CIVIL RIGHTS: Exhaustion of Administrative Remedies for Retaliation Claims

Our guest author of this is article is Dora Vivaz, a senior attorney with National Legal Research Group in Charlottesville, Virginia.

It has long been settled law that plaintiffs who seek redress for employment discrimination under Title VII must exhaust the administrative remedies provided under that law before bringing their claims in court. Title VII, of course, not only prohibits the initial unlawful status/class discrimination, but also prohibits retaliation for complaining about such discrimination. The interplay of those two prohibitions has seemingly muddied the waters on the exhaustion issue.

In a recent case, a federal district court within the Fifth Circuit was faced with the question of that interplay. Mitchell v. Univ. of La. Sys., Civ. Act. No. 13-820-JWD-RLB, 2015 WL 9581823 (M.D. La. signed Dec. 30, 2015). In the case before it, the plaintiff had filed an Equal Employment Opportunity Commission (“EEOC”) charge in June 2013, claiming discrimination. She was transferred in July 2013. Although she never filed a second EEOC charge, she included both a claim for unlawful discrimination and a claim for retaliation in her action in the federal court. The defendant argued that the retaliation claim was barred for failure to exhaust administrative remedies, but the court disagreed.

The court noted that there was a split among the circuits on the issue. While the Fifth Circuit had created an exception to the exhaustion requirement for retaliation claims arising from earlier discrimination claims, the circuits were in disagreement as to whether that exception was still recognized after the Supreme Court’s decision in National Railroad Passenger Corp. v. Morgan, 536 U.S. 101, 114 (2002) (requiring exhaustion for each separate discrimination claim). The court distinguished situations in which an employee brings separate claims for discrimination and retaliation simultaneously and those in which the only initial claim is for discrimination but retaliation follows from that claim or “grow[s] out of the earlier charge.” Mitchell, 2015 WL 9581823, at *31 (quoting Gupta v. E. Tex. State Univ., 654 F.2d 411, 414 (5th Cir. 1981)). Relying on Gupta, which had initially established the retaliation exception, the Mitchell court concluded that where the retaliatory conduct does not occur until after the discrimination charge has been filed, the exception is still recognized in the Fifth Circuit because Gupta has never been overruled.
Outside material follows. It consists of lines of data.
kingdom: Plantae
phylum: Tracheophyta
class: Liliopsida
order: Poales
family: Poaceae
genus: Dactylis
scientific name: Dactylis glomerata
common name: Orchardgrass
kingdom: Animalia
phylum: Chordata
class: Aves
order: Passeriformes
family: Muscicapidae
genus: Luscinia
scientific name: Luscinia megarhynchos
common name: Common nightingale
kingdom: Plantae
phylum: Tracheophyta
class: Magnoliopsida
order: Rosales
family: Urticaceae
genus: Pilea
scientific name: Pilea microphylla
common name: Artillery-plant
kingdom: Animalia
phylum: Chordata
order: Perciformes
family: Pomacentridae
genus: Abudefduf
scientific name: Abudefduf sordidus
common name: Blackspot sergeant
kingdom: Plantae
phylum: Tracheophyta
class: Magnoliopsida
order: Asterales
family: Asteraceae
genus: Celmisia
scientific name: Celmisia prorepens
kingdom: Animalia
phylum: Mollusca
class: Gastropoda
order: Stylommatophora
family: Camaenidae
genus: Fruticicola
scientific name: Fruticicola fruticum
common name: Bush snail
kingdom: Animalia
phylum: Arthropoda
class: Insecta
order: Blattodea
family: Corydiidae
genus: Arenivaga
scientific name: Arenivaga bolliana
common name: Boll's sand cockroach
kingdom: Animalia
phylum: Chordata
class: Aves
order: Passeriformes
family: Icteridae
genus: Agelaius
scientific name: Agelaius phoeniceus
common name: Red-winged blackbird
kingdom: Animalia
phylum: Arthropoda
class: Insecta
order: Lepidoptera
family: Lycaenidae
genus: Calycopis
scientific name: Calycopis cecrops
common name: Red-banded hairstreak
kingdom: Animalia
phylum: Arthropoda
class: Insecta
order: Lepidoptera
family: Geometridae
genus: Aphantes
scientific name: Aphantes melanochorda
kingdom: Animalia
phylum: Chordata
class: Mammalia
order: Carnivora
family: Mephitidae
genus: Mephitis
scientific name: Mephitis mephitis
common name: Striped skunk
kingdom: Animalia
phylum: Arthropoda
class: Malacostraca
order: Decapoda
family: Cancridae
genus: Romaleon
The court not only noted that it was bound to follow Gupta but also recognized that there are strong practical and policy reasons for the exception, given that by their nature, retaliation claims that arise after the filing of an EEOC charge would otherwise require two separate EEOC filings, thus adding unnecessary procedural technicalities. Presumably, this issue will eventually make it to the Supreme Court. In the meantime, counsel for employees would be wise either to file a second EEOC charge or to amend the initial one to add a charge for retaliation.